### How to complete this task
Repeat the data as given. Images do not go in the copy.

══ Source records ══

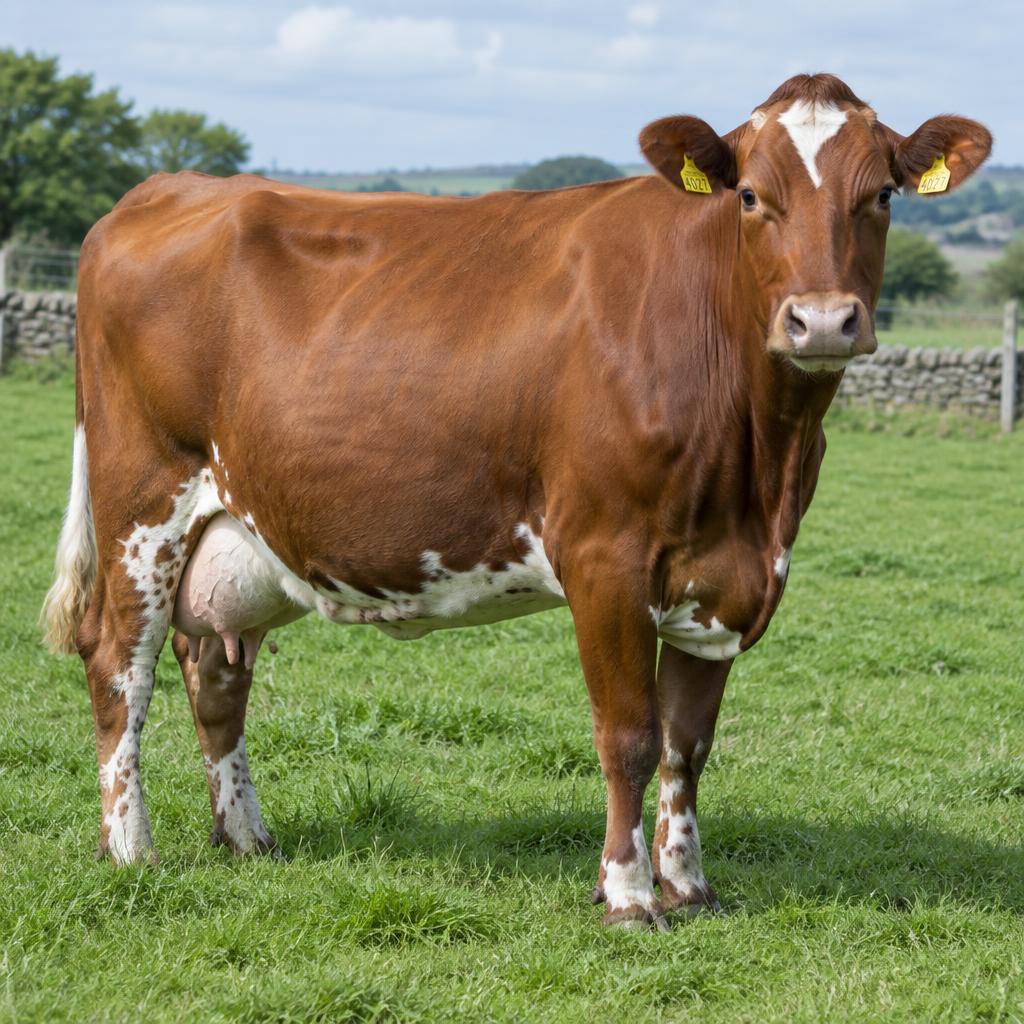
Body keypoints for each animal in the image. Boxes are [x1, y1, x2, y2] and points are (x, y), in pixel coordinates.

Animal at [43, 74, 990, 929]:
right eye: (752, 194)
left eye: (881, 194)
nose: (823, 321)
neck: (762, 463)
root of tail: (169, 189)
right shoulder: (605, 559)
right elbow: (629, 737)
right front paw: (629, 897)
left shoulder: (727, 577)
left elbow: (688, 745)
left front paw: (691, 887)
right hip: (142, 502)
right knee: (119, 665)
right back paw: (131, 850)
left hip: (236, 533)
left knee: (213, 672)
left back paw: (246, 837)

═══

### Solution
Body keypoints for each animal in the image. Boxes are [x1, y1, x2, y2] and points are (x, y), in pixel coordinates.

Animal at [43, 74, 990, 929]:
right eye: (752, 194)
left eye: (881, 194)
nose: (823, 321)
neck: (762, 463)
root of tail: (169, 189)
right shoulder: (605, 559)
right elbow: (629, 737)
right front paw: (629, 897)
left shoulder: (727, 577)
left elbow: (688, 745)
left front paw: (691, 887)
right hip: (142, 502)
right knee: (119, 665)
right back paw: (131, 850)
left hip: (236, 533)
left knee: (213, 672)
left back paw: (246, 837)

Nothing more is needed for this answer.